Gordon Brown has said the Labour Party must adopt the IHRA definition of anti-Semitism in full, saying it would be a “stain removed”.
The former prime minister called for a comprehensive strategy against anti-Semitism in a London speech, saying it was “not just a procedural issue but about the soul of the party”.
“It is time to say that this wrong must and can be righted,” he said. “This injustice had got to be remedied, this stain must be removed, the sore that exists and the harm that has been done, and the hurt it has caused, has got to be undone.”
He made the speech in advance of a meeting by Labour’s National Executive Committee over whether to adapt the IHRA definition, and hours after rabbi Lord Sacks launched a renewed attack on Jeremy Corbyn over anti-Semitism.
The former chief rabbi told Andrew Marr that, unless he “expresses clear remorse” for comments made about British Zionists in 2013, the Labour leader posed “as great a danger as Enoch Powell”.

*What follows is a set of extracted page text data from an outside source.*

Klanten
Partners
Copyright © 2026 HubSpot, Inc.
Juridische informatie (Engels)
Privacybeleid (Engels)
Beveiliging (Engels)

“Jews have been in Britain since 1656, I know of no other occasion in these 362 years when Jews – the majority of our community – are asking ‘is this country safe to bring up our children’,” he said.

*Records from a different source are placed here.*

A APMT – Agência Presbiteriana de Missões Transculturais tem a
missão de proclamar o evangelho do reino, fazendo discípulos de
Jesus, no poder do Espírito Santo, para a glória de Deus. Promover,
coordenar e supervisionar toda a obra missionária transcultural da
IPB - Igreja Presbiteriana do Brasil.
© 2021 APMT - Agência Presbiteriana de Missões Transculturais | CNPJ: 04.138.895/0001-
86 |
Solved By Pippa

“Anyone who uses the term Zionist loosely, without great care, is in danger of engulfing Britain in the kind of flames of hatred that have reappeared throughout Europe, and is massively irresponsible.”
In another interview with Andrew Marr, shadow chancellor John McDonnell invited Lord Sacks to speak further with Jeremy Corbyn.

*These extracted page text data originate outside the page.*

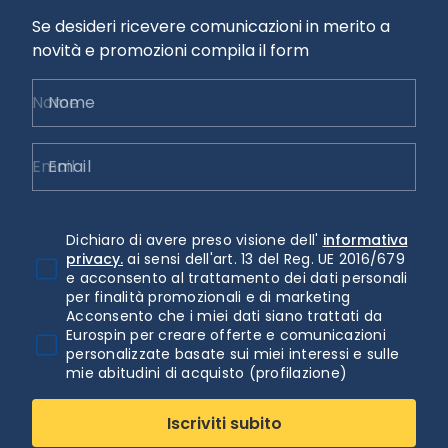
Se desideri ricevere comunicazioni in merito a
novità e promozioni compila il form
Nome
Email
Dichiaro di avere preso visione dell'
informativa
privacy.
ai sensi dell'art. 13 del Reg. UE 2016/679
e acconsento al trattamento dei dati personali
per finalità promozionali e di marketing
Acconsento che i miei dati siano trattati da
Eurospin per creare offerte e comunicazioni
personalizzate basate sui miei interessi e sulle
mie abitudini di acquisto (profilazione)
Iscriviti subito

He said believed “all sides would be satisfied” with Labour’s planned proposals for a new definition and that the party would “resolve this matter” and “move on”.
“I think when you sit down with Jeremy you will find you are virtually on the same page on many of these issues,” he said.
“You’ll be able to work together to tackle this issue of anti-Semitism in our society, which we acknowledge exists and we’ve got to tackle together.”